What is Graph Club?
Graph Club is a weekly or bi-weekly meeting where the team reviews the system’s observability. During this meeting, the team will look into the service SLIs, review alerts, incidents and investigate anomalies that happened over the past weeks.
Why do we need the Graph Club?
Systems evolve, and so must the observability. It is a common mistake for teams to set up the observability of the service and stop maintaining it. If the team stops trusting the telemetry data and alerts due to noise, then the team is potentially missing issues. Maintaining the system’s observability requires continuous effort, so adopting the Graph Club will benefit the team by proactively reviewing and improving it. It must be a requirement to include observability as part of the definition of done when delivering new features. If your team releases a new feature, they must be able to observe how it’s performing.
Goals
- Understand how the system behaves
- Discover unknowns and anomalies
- Share knowledge within the team
- Improve observability
Benefits
- Mentoring the team to get familiar with the observability tools (DataDog, HoneyComb, Kibana, Grafana, etc.)
- It is an excellent opportunity for managers to get more technical and understand the system in detail.
- Continuously improve the system’s observability:
- Review metrics (availability, latency, errors).
- Improve the telemetry data: logging, metrics and tracing.
- Refine alerts and reduce noise.
- Create monitoring dashboards.
- Prepare the system for eventual incidents and help the team get more confident handling incidents, e.g. calculating impact and debugging issues.
- Update run books to help the on-caller during an incident scenario.
Adopting Graph Club
To get started with the Graph Club, you will need the following:
- Nominate a facilitator - It is essential to have someone facilitating the meeting. If possible, you must rotate the person weekly to avoid the team’s reliance on a single person. A good approach is to nominate the in-hours on-caller.
- Create an agenda - The agenda is a document to write all the findings during the meeting and the following actions.
- Set up a recurring meeting - Schedule a weekly or bi-weekly meeting, attach a link to the agenda and invite the whole team. In some scenarios, inviting people from different teams to investigate cross-dependency issues might make sense.
- Training - For a productive meeting and the team’s benefit, consider providing adequate training on the observability tools to ensure everyone is familiarised.
Meeting Structure
The following agenda is just an example, and you should refine it to what makes sense for your team. The agenda should be a guide to help the facilitator and give some structure to the meeting. Include links to the monitoring dashboards to save time during the meeting.
Agenda
- Review all incidents and critical alerts from the previous weeks.
- (link to the incident dashboard)
- Are there any noisy alerts that can be tidied up?
- Review Services Metrics
- (link to the service metrics dashboard)

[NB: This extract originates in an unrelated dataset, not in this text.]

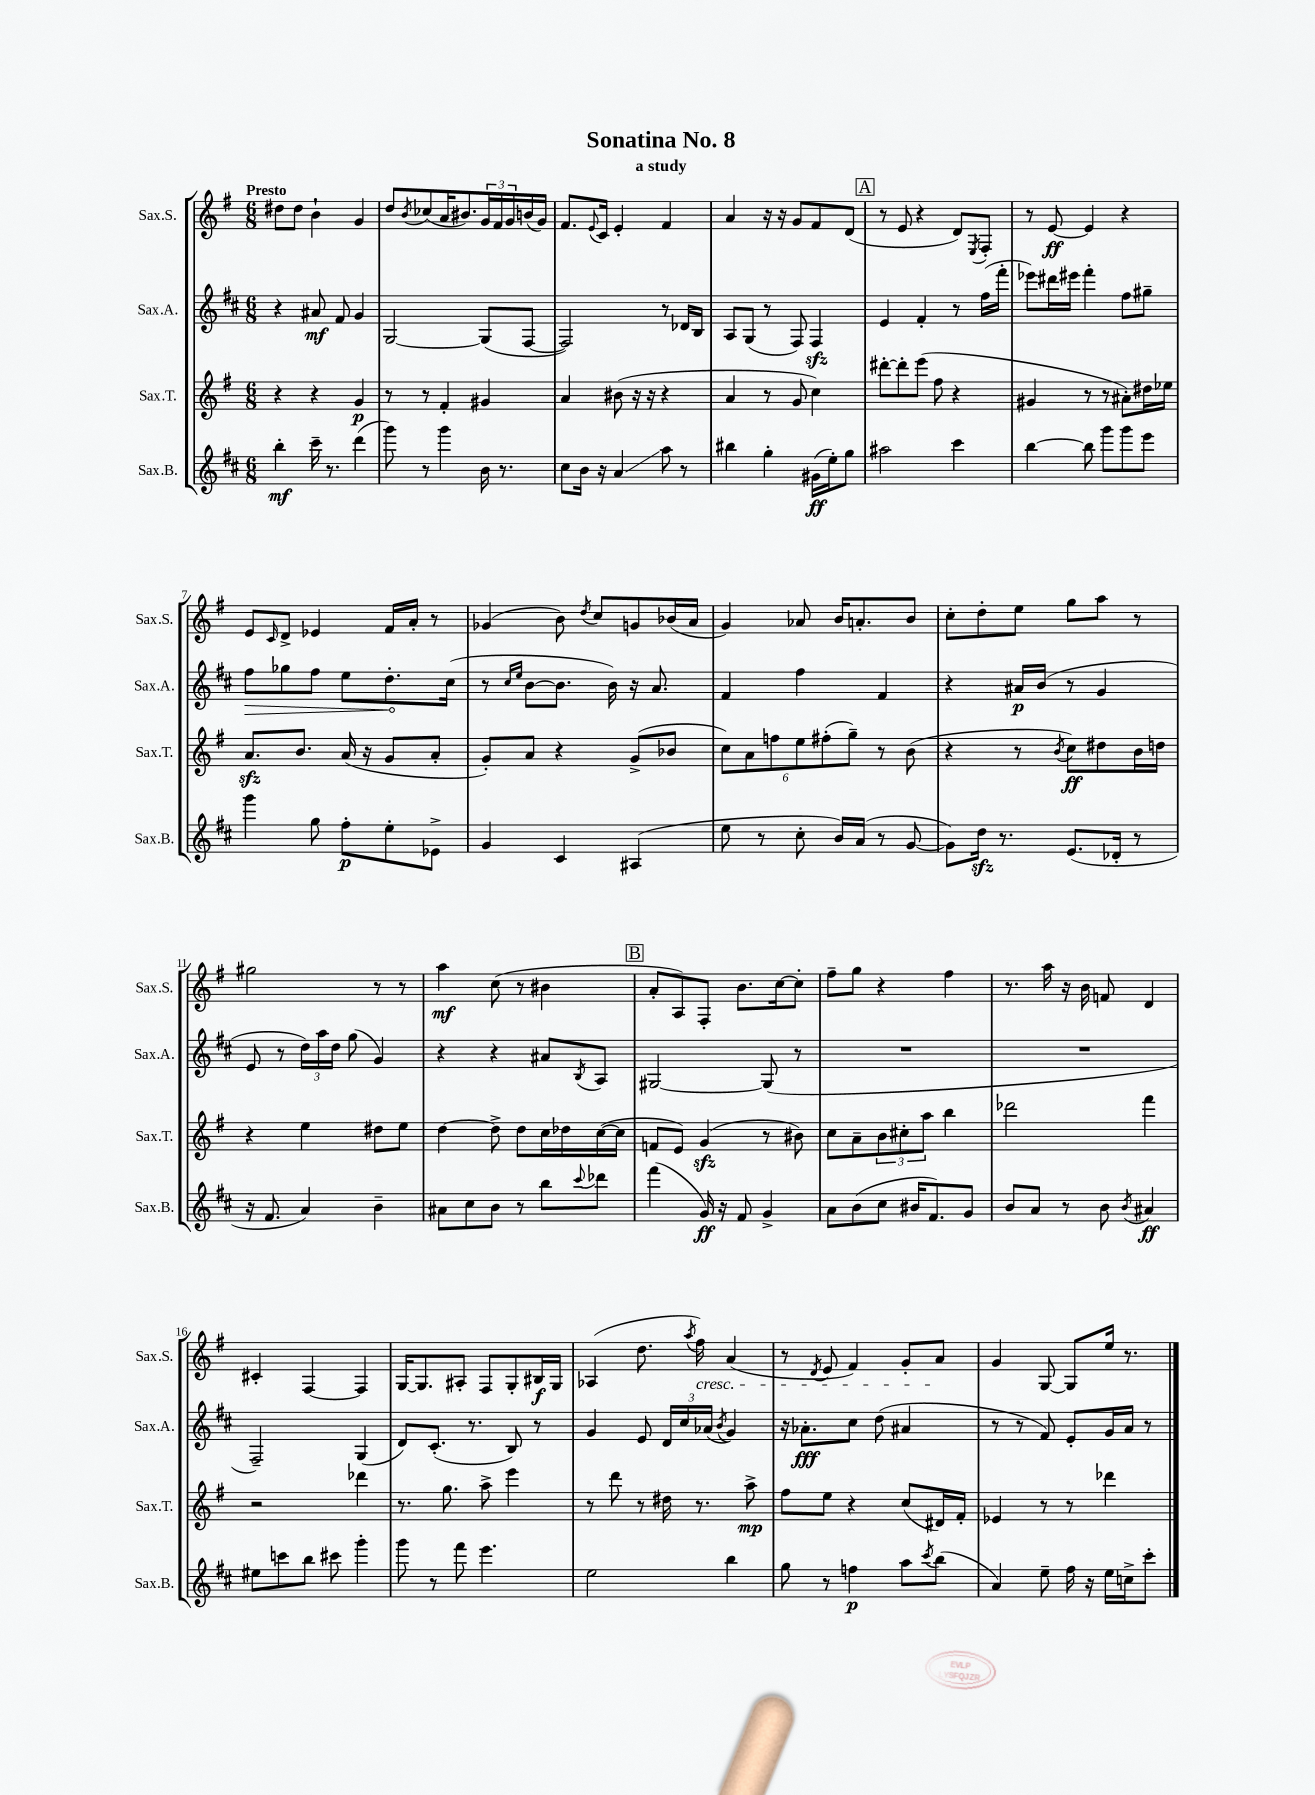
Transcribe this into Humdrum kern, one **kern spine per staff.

- Do any services have less than 99.9% Internal Availability?
- Why has this happened?
- Do any services have p99 latency > 150ms?
- Why has this happened?
- Are there any anomalies in the product KPIs? e.g. drop in conversion
- How is the infrastructure performing (CPU, Memory, Disk, etc.)?
- What is the service maturity: security issues, outdated dependencies?
- Investigate Service Errors
- (link to a logging query that shows the service errors)
- Are there any new service errors? Any unexpected increases?
- Monitoring Tools
- Are the current dashboards relevant and helpful to debug issues?
- Is the run book useful in case of an incident?
After the Meeting
- The facilitator is responsible for creating the following actions. e.g. tickets, collaborating with other teams, etc.
- Document learnings from the session (new errors, anomalies, etc.)
- Update the agenda with the topics discussed and add relevant links (logs queries, metrics)
- In case of dependencies with other teams, the facilitator should raise the issue with the respective teams.
In conclusion, by adopting the Graph Club meeting, teams can proactively review the system’s observability, fostering a culture of continuous improvement and vigilance. During this meeting, the facilitator is responsible for ensuring the team follows the agenda. They should focus on reviewing the service metrics, dashboards, alerts and create follow-up actions to enhance the system’s observability.